Alex from A Clockwork Orange was somewhat likable in spite of himself. Alex is sooooo charismatic and intelligent and the movie is brilliant and his anti-social tendencies lend themselves well to the overall theme of the movie. Plus, he's funny.

Jack from The Shining has some of the same qualities are Alex. But I don't find him all that likable. That could be partly because he abuses his son, but mostly because I love Shelly Duvall to the hilt. I will always root for Shelly.

Dr. Strangelove is a farce and I just could never get into the movie. The guys are jerks and I just don;t care. I thought the movie was not funny at all.
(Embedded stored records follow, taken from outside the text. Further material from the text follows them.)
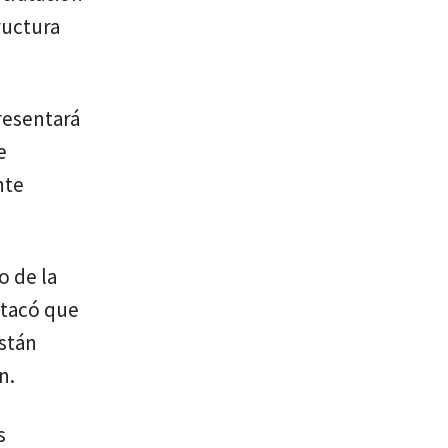
ructura
resentará
e
nte
o de la
stacó que
están
n.
s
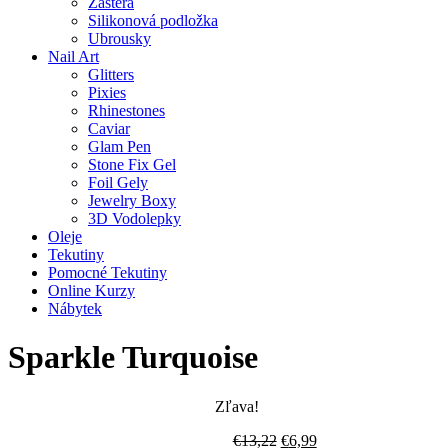
Zástěra
Silikonová podložka
Ubrousky
Nail Art
Glitters
Pixies
Rhinestones
Caviar
Glam Pen
Stone Fix Gel
Foil Gely
Jewelry Boxy
3D Vodolepky
Oleje
Tekutiny
Pomocné Tekutiny
Online Kurzy
Nábytek
Sparkle Turquoise
Zľava!
Pôvodná
Aktuálna
€
13,22
€
6,99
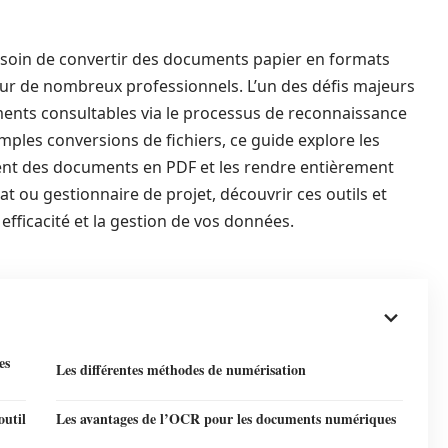
besoin de convertir des documents papier en formats
ur de nombreux professionnels. L’un des défis majeurs
uments consultables via le processus de reconnaissance
mples conversions de fichiers, ce guide explore les
ent des documents en PDF et les rendre entièrement
t ou gestionnaire de projet, découvrir ces outils et
fficacité et la gestion de vos données.
es
Les différentes méthodes de numérisation
outil
Les avantages de l’OCR pour les documents numériques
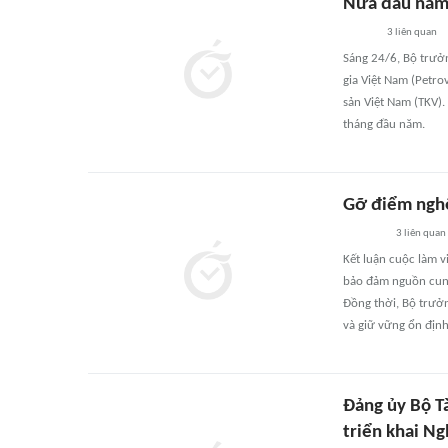
Nửa đầu năm,
3
liên quan
Sáng 24/6, Bộ trưở
gia Việt Nam (Petro
sản Việt Nam (TKV).
tháng đầu năm.
Gỡ điểm nghẽ
3
liên quan
Kết luận cuộc làm v
bảo đảm nguồn cung
Đồng thời, Bộ trưở
và giữ vững ổn định
Đảng ủy Bộ T
triển khai N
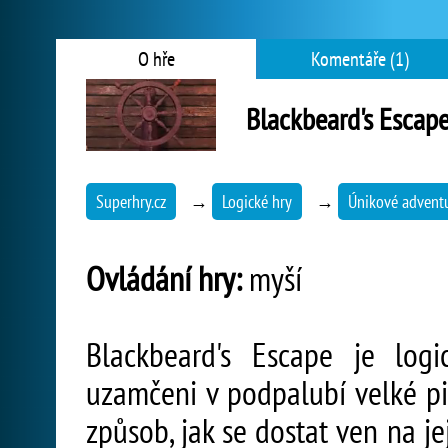
O hře
Komentáře (1)
Blackbeard's Escap
Superhry.cz
→
Logické hry
→
Únikové advent
Ovládání hry:
myší
Blackbeard's Escape je logi
uzamčeni v podpalubí velké pi
způsob, jak se dostat ven na je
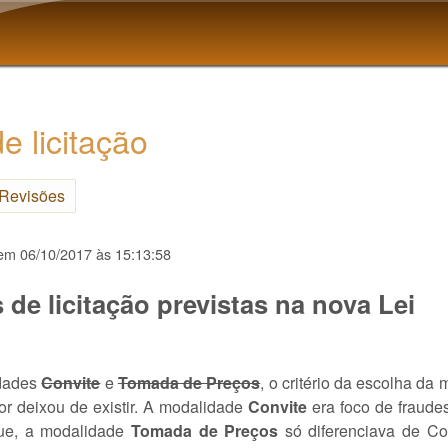
Pular para o conteúdo
principal
e licitação
Revisões
em
06/10/2017 às 15:13:58
de licitação previstas na nova Lei
idades
Convite
e
Tomada de Preços
, o critério da escolha da
alor deixou de existir. A modalidade
Convite
era foco de fraudes
que, a modalidade
Tomada de Preços
só diferenciava de Co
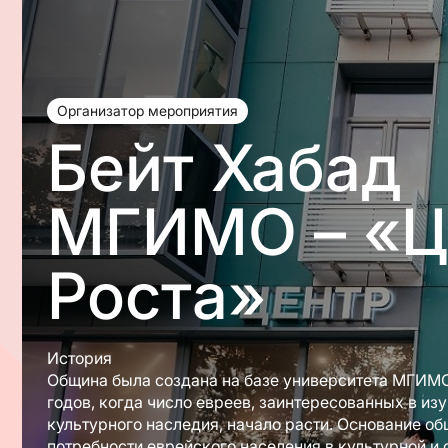
Организатор мероприятия
Бейт Хабад
МГИМО – «Ц
Роста»
История
Община была создана на базе университета МГИМО
годов, когда число евреев, заинтересованных в из
культурного наследия, начало расти. Основание об
потребности еврейского населения в культурной и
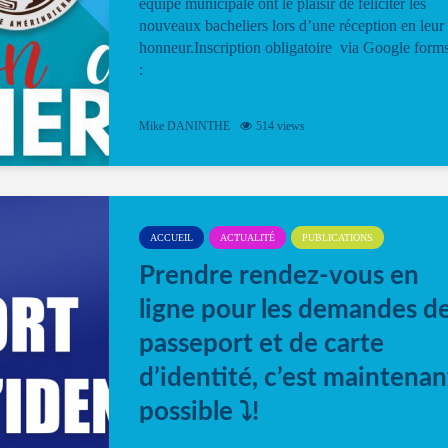
équipe municipale ont le plaisir de féliciter les
nouveaux bacheliers lors d’une réception en leur
honneur.Inscription obligatoire via Google form
:
Mike DANINTHE
514 views
ACCUEIL
ACTUALITÉ
PUBLICATIONS
Prendre rendez-vous en
ligne pour les demandes d
passeport et de carte
d’identité, c’est maintenan
possible ⤵️!
Désormais, il est possible de prendre rendez-vou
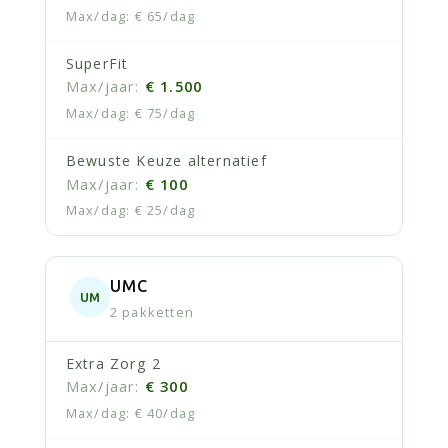
€ 65/dag
SuperFit
€ 1.500
€ 75/dag
Bewuste Keuze alternatief
€ 100
€ 25/dag
UMC
UM
2 pakketten
Extra Zorg 2
€ 300
€ 40/dag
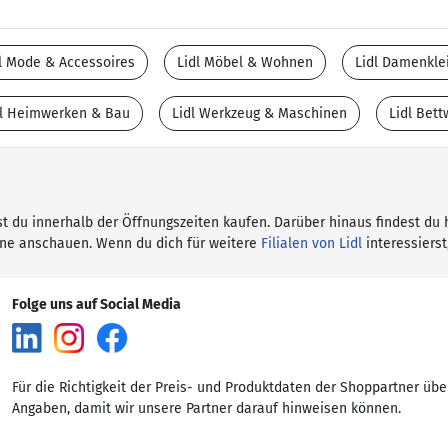
l Mode & Accessoires
Lidl Möbel & Wohnen
Lidl Damenkle
dl Heimwerken & Bau
Lidl Werkzeug & Maschinen
Lidl Bet
nnst du innerhalb der Öffnungszeiten kaufen. Darüber hinaus findest du 
ine anschauen. Wenn du dich für weitere
Filialen von Lidl
interessierst
Folge uns auf Social Media
Für die Richtigkeit der Preis- und Produktdaten der Shoppartner übe
Angaben, damit wir unsere Partner darauf hinweisen können.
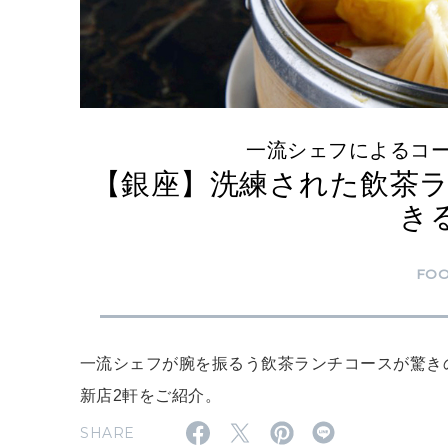
一流シェフによるコ
【銀座】洗練された飲茶
き
FO
一流シェフが腕を振るう飲茶ランチコースが驚き
新店2軒をご紹介。
SHARE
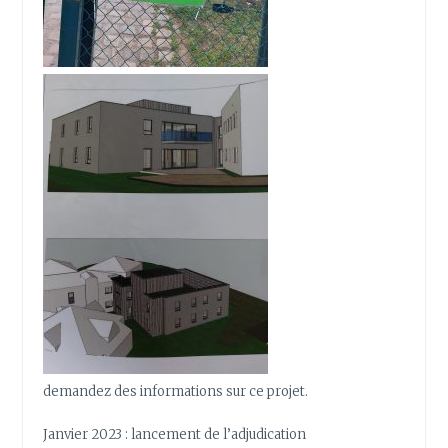
demandez des informations sur ce projet.
Janvier 2023 : lancement de l’adjudication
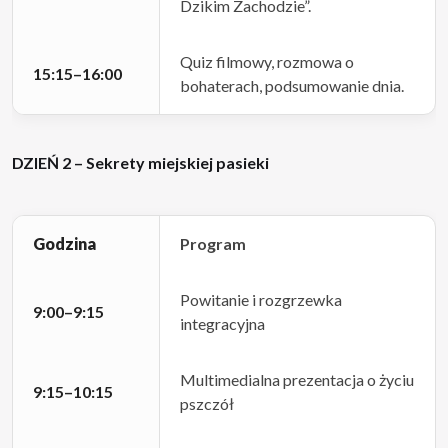
Dzikim Zachodzie”.
Quiz filmowy, rozmowa o
15:15–16:00
bohaterach, podsumowanie dnia.
DZIEŃ 2 – Sekrety miejskiej pasieki
Godzina
Program
Powitanie i rozgrzewka
9:00–9:15
integracyjna
Multimedialna prezentacja o życiu
9:15–10:15
pszczół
I love Annie Hall. Woody Allen's persona I find very, very funny. He's an extreme pessimist by nature. He's not always very sensitive to women's needs and Annie is too good for him, but he also knows that she is too good for him. Also, WA original title for this movie was "Anhedonia", which means the inability to experience pleasure. Then, after consideration, he changed the name to "Annie Hall", which was a generous, gallant gesture.

I've never seen Americna X or Donwfall.

The reason why people don't like the Julia Roberts is, I suspect, because Julia Roberts is EXTREMELY arrogant and concited and snotty and stuck on herself. none of the men, with the possible exception of Alex, goes around thinking like they are better than everybody else. And there opinion cannot be all that reliable because as much as I have hated Julia Roberts in almost everything I have seen her in, I did, in fact, like Geena Davis and Susan Sarandon A LOT in Thelma and Louise. And that movie was as feminist-oriented as they come. But they had none of JR's unlikable personality traits, they were just tired of being treated poorly by men. Julia Roberts just can't herself. She is horribly unlikable.